Meet the New NLG Executive Director, Pooja Gehi!

Dear Guild Members,

I am honored and humbled to join you as Executive Director of the National Lawyers Guild. In fact, watching NLG members offer legal support at protests is what inspired me to go to law school. As a student, I was the President of my NLG chapter at American University’s Washington College of Law. There, I developed relationships with mentors who helped me through those years and deepened my commitment to social justice. I am excited to lead an organization so fundamental to my legal career, and the career of so many other movement lawyers and legal workers. I am looking forward to working in a thriving social justice movement with all of you! For the past eight years, I worked as a staff attorney and the Director of Immigrant Justice at the Sylvia Rivera Law Project. I provided direct legal services for hundreds of low income transgender and gender nonconforming clients in administrative hearings, immigration proceedings, and civil rights litigation. Most recently, I was a part of the team that litigated and successfully settled I.H. v Zucker, securing access to transition-related healthcare for New York Medicaid recipients. I collaborated closely with progressive organizations to build an analysis of gender and racial justice among poverty and queer advocates across the nation. I also had organizational development responsibilities, including training, budgeting, fundraising, and strategic planning. I am excited to bring these skills to the NLG, while also learning from all of you.

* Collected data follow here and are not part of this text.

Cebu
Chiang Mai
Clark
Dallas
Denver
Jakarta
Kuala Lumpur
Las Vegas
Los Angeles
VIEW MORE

Even as I write, people across the country and the world are fighting against state violence, subordination, and injustice. The lack of indictment of the police officers who killed Mike Brown and Eric Garner—among countless other injustices— has sparked extraordinary resistance that I believe is the beginning of a much larger struggle. The Black Lives Matter movement and uprisings against police violence have great significance for us, as lawyers, law students, and legal workers fighting for justice.

In this important political moment, the NLG can and must help build a sustainable social justice movement that centers people of color, queer and trans people, immigrants, people living with HIV/AIDS, disabled people, homeless people, prisoners, and those living at the intersections.

Given our chapters nationwide, and that NLG’s committees, task forces, and projects, already represent a cross-movement political analysis, we are well-equipped to support collaborations among movements linked in a larger struggle for sustainable social change and true justice.

My vision is that, as the National Lawyers Guild, we can offer a safe, accessible space that movement leaders trust as a coordinated center to connect with resistance on the ground, find or become a radical legal worker, share skills, and build a political home as they engage in organized resistance. I am thrilled to have the opportunity to work with all of you to make our visions for justice real.